■ **WHAT THE TASK REQUIRES**
Substitute "Aprovada" for every occurrence of "Acceptada" in the records and write out their text again with nothing else changed. Leave the pictures out of your answer.

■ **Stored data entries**
BEGIN

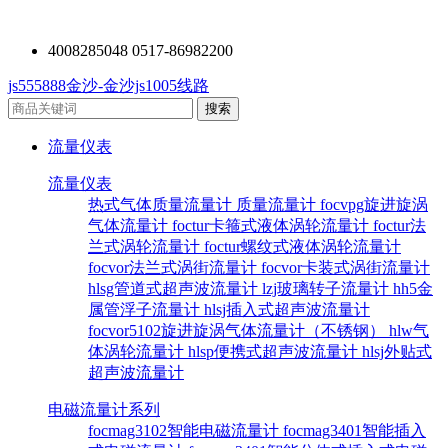
4008285048 0517-86982200
js555888金沙-金沙js1005线路
流量仪表
流量仪表
热式气体质量流量计
质量流量计
focvpg旋进旋涡
气体流量计
foctur卡箍式液体涡轮流量计
foctur法
兰式涡轮流量计
foctur螺纹式液体涡轮流量计
focvor法兰式涡街流量计
focvor卡装式涡街流量计
hlsg管道式超声波流量计
lzj玻璃转子流量计
hh5金
属管浮子流量计
hlsj插入式超声波流量计
focvor5102旋进旋涡气体流量计（不锈钢）
hlw气
体涡轮流量计
hlsp便携式超声波流量计
hlsj外贴式
超声波流量计
电磁流量计系列
focmag3102智能电磁流量计
focmag3401智能插入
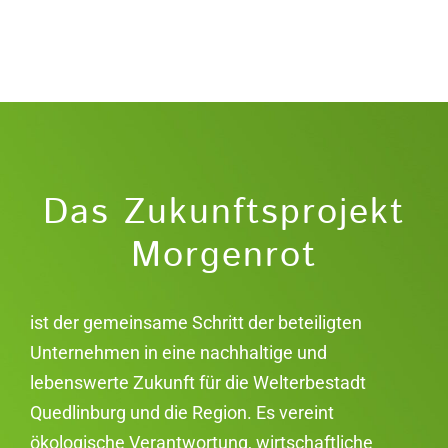
Das Zukunftsprojekt
Morgenrot
ist der gemeinsame Schritt der beteiligten
Unternehmen in eine nachhaltige und
lebenswerte Zukunft für die Welterbestadt
Quedlinburg und die Region. Es vereint
ökologische Verantwortung, wirtschaftliche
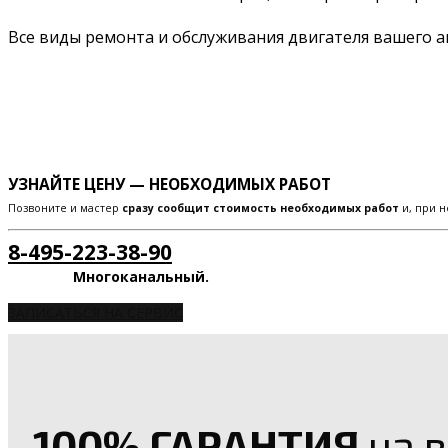
Все виды ремонта и обслуживания двигателя вашего 
УЗНАЙТЕ ЦЕНУ — НЕОБХОДИМЫХ РАБОТ
Позвоните и мастер
сразу сообщит стоимость необходимых работ
и, при н
8-495-223-38-90
Многоканальный.
ЗАПИСАТЬСЯ НА СЕРВИС
100% ГАРАНТИЯ
на в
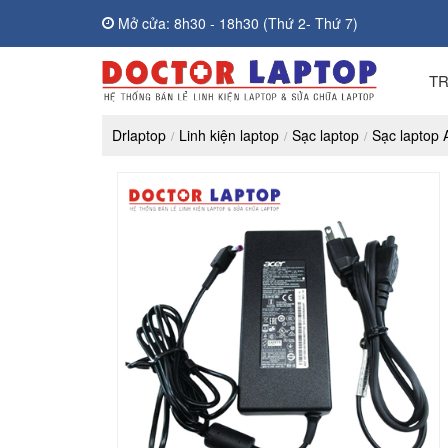
Mở cửa: 8h30 - 18h30 (Thứ 2- Thứ 7)
T
Drlaptop
Linh kiện laptop
Sạc laptop
Sạc laptop 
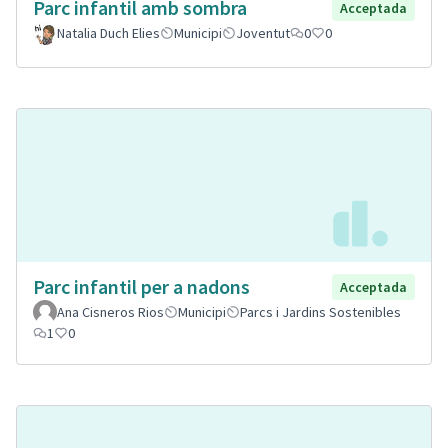
Parc infantil amb sombra
Acceptada
Natalia Duch Elies
Municipi
Joventut
0
0
Parc infantil per a nadons
Acceptada
Ana Cisneros Rios
Municipi
Parcs i Jardins Sostenibles
1
0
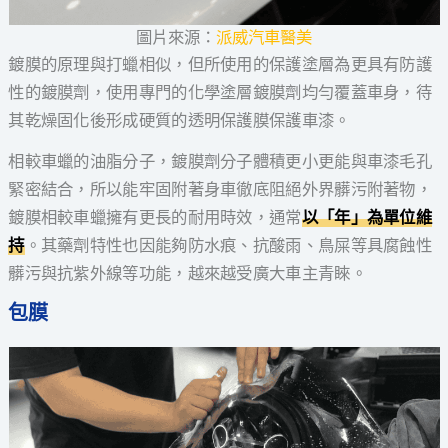
圖片來源：
派威汽車醫美
鍍膜的原理與打蠟相似，但所使用的保護塗層為更具有防護
性的鍍膜劑，使用專門的化學塗層鍍膜劑均勻覆蓋車身，待
其乾燥固化後形成硬質的透明保護膜保護車漆。
相較車蠟的油脂分子，鍍膜劑分子體積更小更能與車漆毛孔
緊密結合，所以能牢固附著身車徹底阻絕外界髒污附著物，
鍍膜相較車蠟擁有更長的耐用時效，通常
以「年」為單位維
持
。其藥劑特性也因能夠防水痕、抗酸雨、鳥屎等具腐蝕性
髒污與抗紫外線等功能，越來越受廣大車主青睞。
包膜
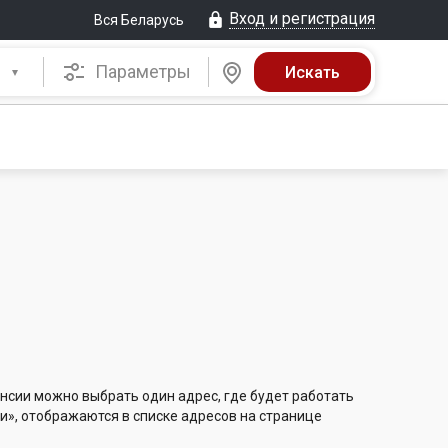
Вход и регистрация
Вся Беларусь
Параметры
нсии можно выбрать один адрес, где будет работать
и», отображаются в списке адресов на странице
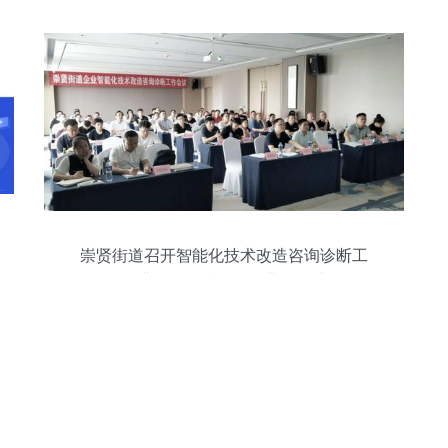
崇贤街道召开智能化技术改造咨询诊断工
作推进会，精准赋能企业转型升级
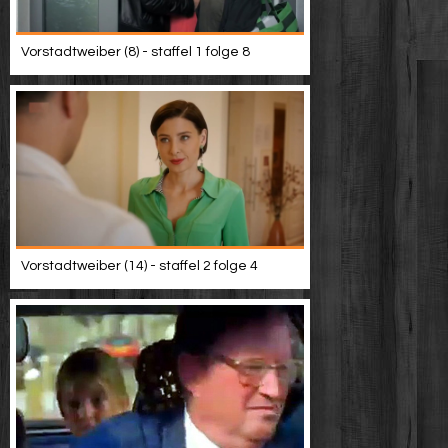
Vorstadtweiber (8) - staffel 1 folge 8
Vorstadtweiber (14) - staffel 2 folge 4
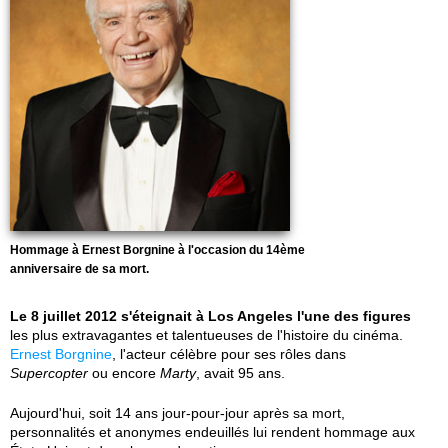
Hommage à Ernest Borgnine à l'occasion du 14ème
anniversaire de sa mort.
Le 8 juillet 2012 s'éteignait à Los Angeles l'une des figures
les plus extravagantes et talentueuses de l'histoire du cinéma.
Ernest Borgnine
, l'acteur célèbre pour ses rôles dans
Supercopter
ou encore
Marty
, avait 95 ans.
Aujourd'hui, soit 14 ans jour-pour-jour après sa mort,
personnalités et anonymes endeuillés lui rendent hommage aux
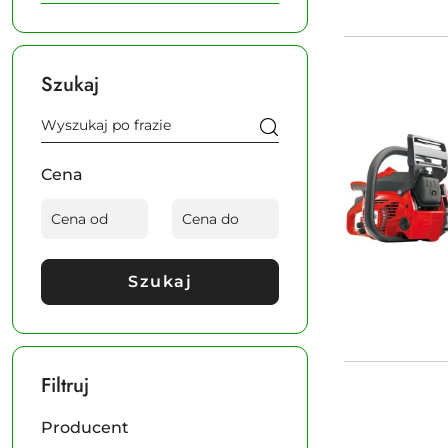
Szukaj
Cena
Szukaj
Filtruj
Producent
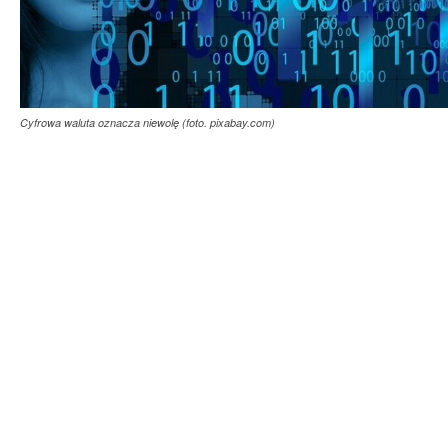
Cyfrowa waluta oznacza niewolę (foto. pixabay.com)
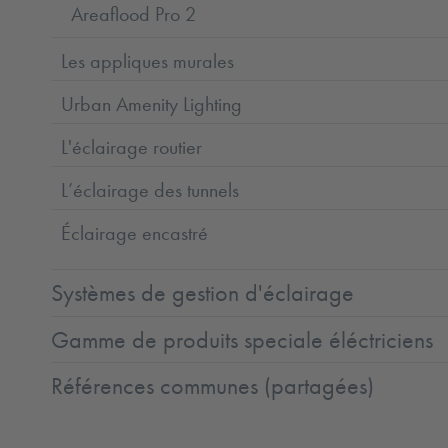
Areaflood Pro 2
Les appliques murales
Urban Amenity Lighting
L'éclairage routier
L’éclairage des tunnels
Éclairage encastré
Systèmes de gestion d'éclairage
Gamme de produits speciale éléctriciens
Références communes (partagées)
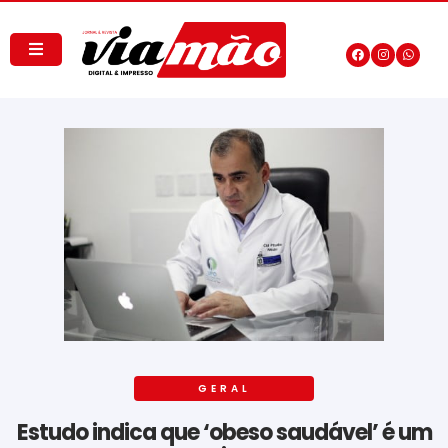
GERAL
Estudo indica que ‘obeso saudável’ é um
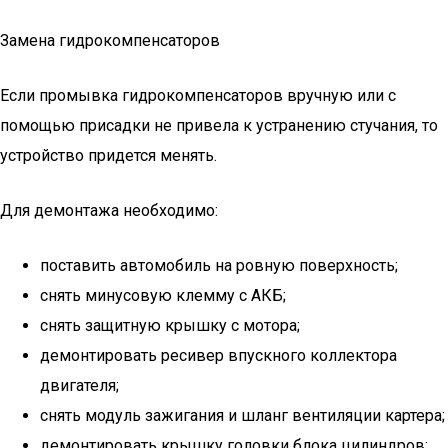
Замена гидрокомпенсаторов
Если промывка гидрокомпенсаторов вручную или с
помощью присадки не привела к устранению стучания, то
устройство придется менять.
Для демонтажа необходимо:
поставить автомобиль на ровную поверхность;
снять минусовую клемму с АКБ;
снять защитную крышку с мотора;
демонтировать ресивер впускного коллектора
двигателя;
снять модуль зажигания и шланг вентиляции картера;
демонтировать крышку головки блока цилиндров;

END

■ **ANSWER TO THE PROBLEM**
4008285048 0517-86982200
js555888金沙-金沙js1005线路
流量仪表
流量仪表
热式气体质量流量计
质量流量计
focvpg旋进旋涡
气体流量计
foctur卡箍式液体涡轮流量计
foctur法
兰式涡轮流量计
foctur螺纹式液体涡轮流量计
focvor法兰式涡街流量计
focvor卡装式涡街流量计
hlsg管道式超声波流量计
lzj玻璃转子流量计
hh5金
属管浮子流量计
hlsj插入式超声波流量计
focvor5102旋进旋涡气体流量计（不锈钢）
hlw气
体涡轮流量计
hlsp便携式超声波流量计
hlsj外贴式
超声波流量计
电磁流量计系列
focmag3102智能电磁流量计
focmag3401智能插入
Das Zukunftsprojekt
Morgenrot
ist der gemeinsame Schritt der beteiligten
Unternehmen in eine nachhaltige und
lebenswerte Zukunft für die Welterbestadt
Quedlinburg und die Region. Es vereint
ökologische Verantwortung, wirtschaftliche
Все виды ремонта и обслуживания двигателя вашего 
УЗНАЙТЕ ЦЕНУ — НЕОБХОДИМЫХ РАБОТ
Позвоните и мастер
сразу сообщит стоимость необходимых работ
и, при н
8-495-223-38-90
Многоканальный.
ЗАПИСАТЬСЯ НА СЕРВИС
100% ГАРАНТИЯ
на в
Mở cửa: 8h30 - 18h30 (Thứ 2- Thứ 7)
T
Drlaptop
Linh kiện laptop
Sạc laptop
Sạc laptop 
Parc infantil amb sombra
Aprovada
Natalia Duch Elies
Municipi
Joventut
0
0
Parc infantil per a nadons
Aprovada
Ana Cisneros Rios
Municipi
Parcs i Jardins Sostenibles
1
0
圖片來源：
派威汽車醫美
鍍膜的原理與打蠟相似，但所使用的保護塗層為更具有防護
性的鍍膜劑，使用專門的化學塗層鍍膜劑均勻覆蓋車身，待
其乾燥固化後形成硬質的透明保護膜保護車漆。
相較車蠟的油脂分子，鍍膜劑分子體積更小更能與車漆毛孔
緊密結合，所以能牢固附著身車徹底阻絕外界髒污附著物，
鍍膜相較車蠟擁有更長的耐用時效，通常
以「年」為單位維
持
。其藥劑特性也因能夠防水痕、抗酸雨、鳥屎等具腐蝕性
髒污與抗紫外線等功能，越來越受廣大車主青睞。
包膜
Вход и регистрация
Вся Беларусь
Параметры
нсии можно выбрать один адрес, где будет работать
и», отображаются в списке адресов на странице
崇贤街道召开智能化技术改造咨询诊断工
作推进会，精准赋能企业转型升级
Vorstadtweiber (8) - staffel 1 folge 8
Vorstadtweiber (14) - staffel 2 folge 4
Hommage à Ernest Borgnine à l'occasion du 14ème
anniversaire de sa mort.
Le 8 juillet 2012 s'éteignait à Los Angeles l'une des figures
les plus extravagantes et talentueuses de l'histoire du cinéma.
Ernest Borgnine
, l'acteur célèbre pour ses rôles dans
Supercopter
ou encore
Marty
, avait 95 ans.
Aujourd'hui, soit 14 ans jour-pour-jour après sa mort,
personnalités et anonymes endeuillés lui rendent hommage aux
Szukaj
Cena
Szukaj
Filtruj
Producent
Cyfrowa waluta oznacza niewolę (foto. pixabay.com)
Areaflood Pro 2
Les appliques murales
Urban Amenity Lighting
L'éclairage routier
L’éclairage des tunnels
Éclairage encastré
Systèmes de gestion d'éclairage
Gamme de produits speciale éléctriciens
Références communes (partagées)
GERAL
Estudo indica que ‘obeso saudável’ é um
Замена гидрокомпенсаторов
Если промывка гидрокомпенсаторов вручную или с
помощью присадки не привела к устранению стучания, то
устройство придется менять.
Для демонтажа необходимо:
поставить автомобиль на ровную поверхность;
снять минусовую клемму с АКБ;
снять защитную крышку с мотора;
демонтировать ресивер впускного коллектора
двигателя;
снять модуль зажигания и шланг вентиляции картера;
демонтировать крышку головки блока цилиндров;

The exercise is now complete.